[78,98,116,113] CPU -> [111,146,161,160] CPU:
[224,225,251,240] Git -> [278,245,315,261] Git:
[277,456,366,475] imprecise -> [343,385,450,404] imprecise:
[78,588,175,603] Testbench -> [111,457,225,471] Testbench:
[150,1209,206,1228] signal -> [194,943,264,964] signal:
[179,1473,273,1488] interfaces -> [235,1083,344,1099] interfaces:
---
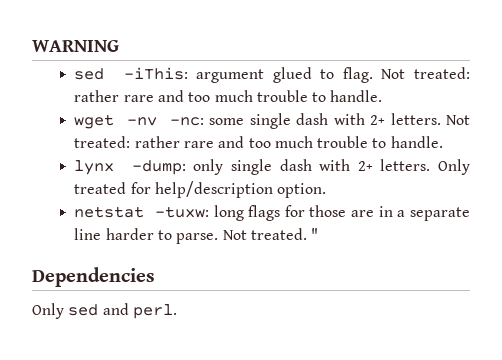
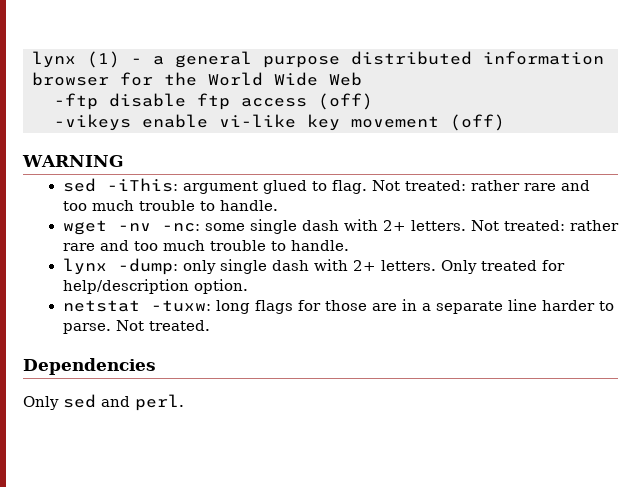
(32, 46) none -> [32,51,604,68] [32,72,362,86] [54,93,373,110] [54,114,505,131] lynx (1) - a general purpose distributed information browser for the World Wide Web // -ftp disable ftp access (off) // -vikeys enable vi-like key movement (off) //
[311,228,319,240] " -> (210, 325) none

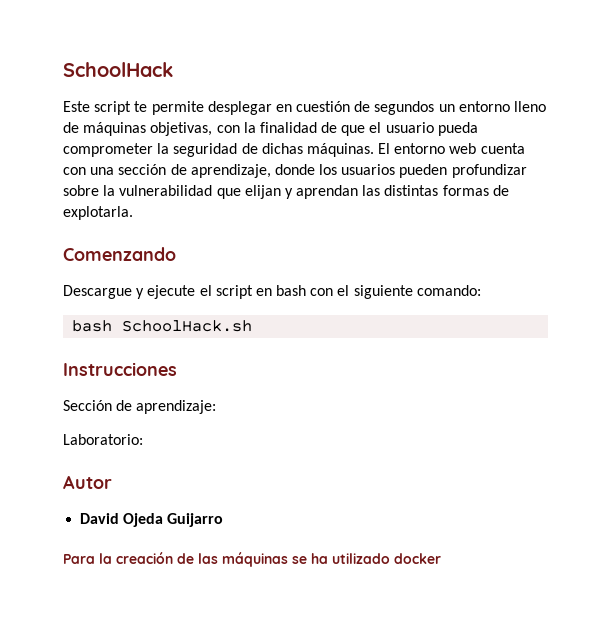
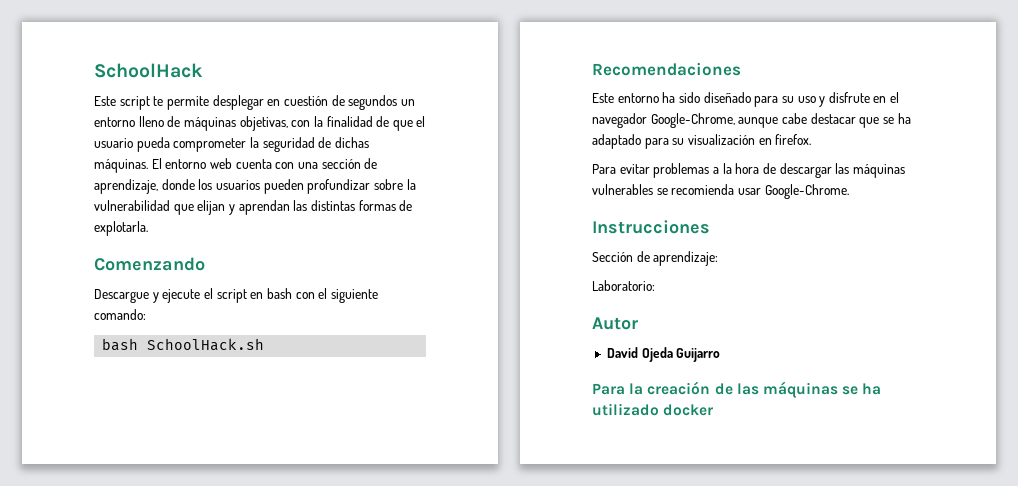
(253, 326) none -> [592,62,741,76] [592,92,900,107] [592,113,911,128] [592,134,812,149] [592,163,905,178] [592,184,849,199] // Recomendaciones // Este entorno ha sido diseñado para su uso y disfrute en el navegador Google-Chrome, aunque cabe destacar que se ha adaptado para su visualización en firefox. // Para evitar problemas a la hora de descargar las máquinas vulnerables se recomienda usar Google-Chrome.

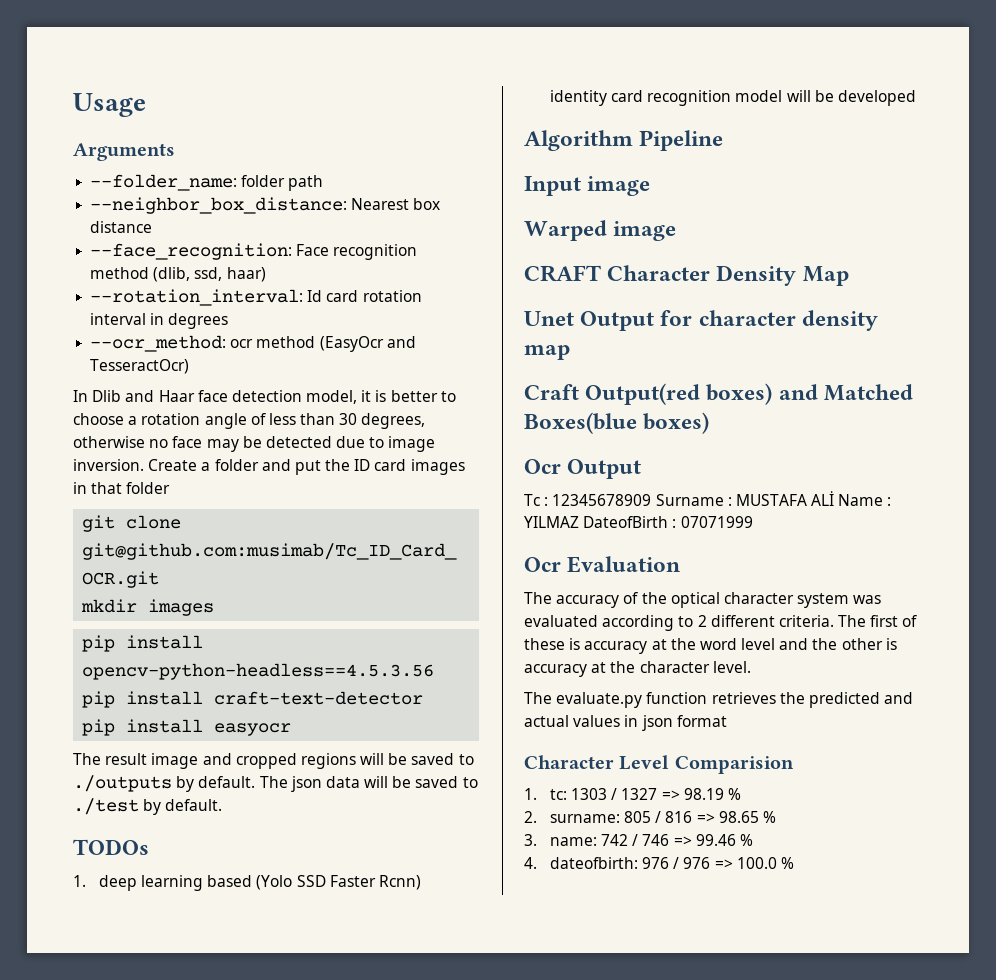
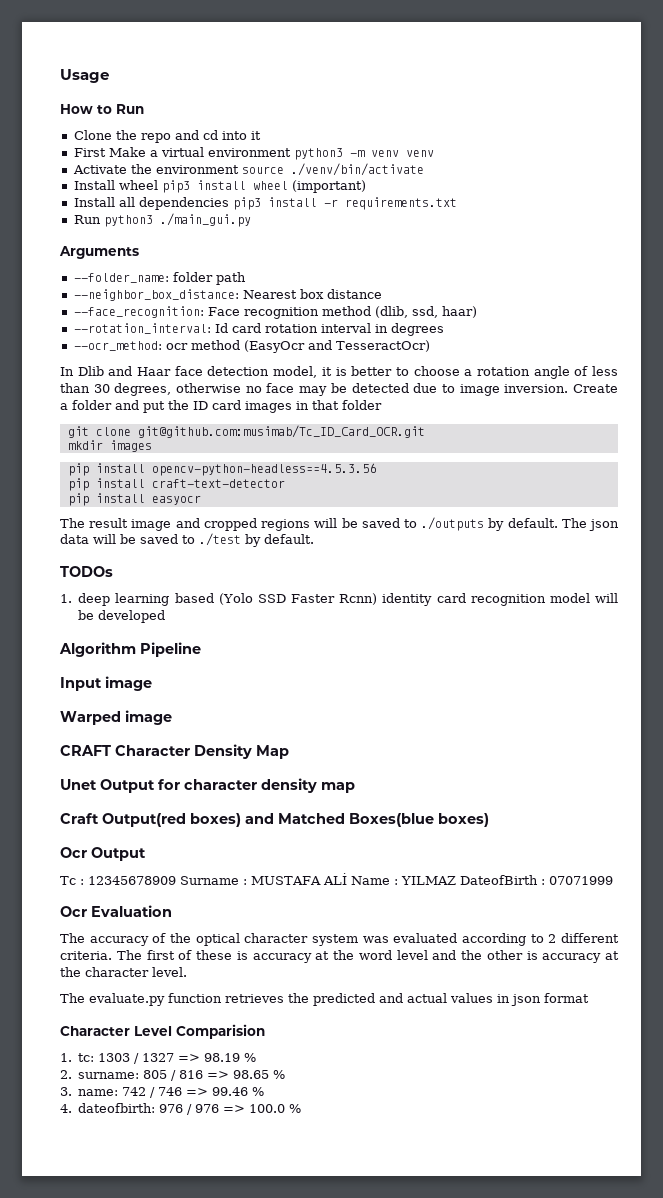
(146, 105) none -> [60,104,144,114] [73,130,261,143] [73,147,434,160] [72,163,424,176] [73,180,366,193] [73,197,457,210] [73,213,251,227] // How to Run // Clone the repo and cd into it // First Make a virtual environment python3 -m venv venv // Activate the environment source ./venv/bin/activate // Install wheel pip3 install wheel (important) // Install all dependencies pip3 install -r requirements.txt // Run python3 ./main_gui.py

Exercise: Restate word for word the lines in the material above from the one with "[78,588,175,603] Testbench ->" to the one with "[179,1473,273,1488] interfaces ->"; both of those lines count, and nothing else does.

Your solution:
[78,588,175,603] Testbench -> [111,457,225,471] Testbench:
[150,1209,206,1228] signal -> [194,943,264,964] signal:
[179,1473,273,1488] interfaces -> [235,1083,344,1099] interfaces:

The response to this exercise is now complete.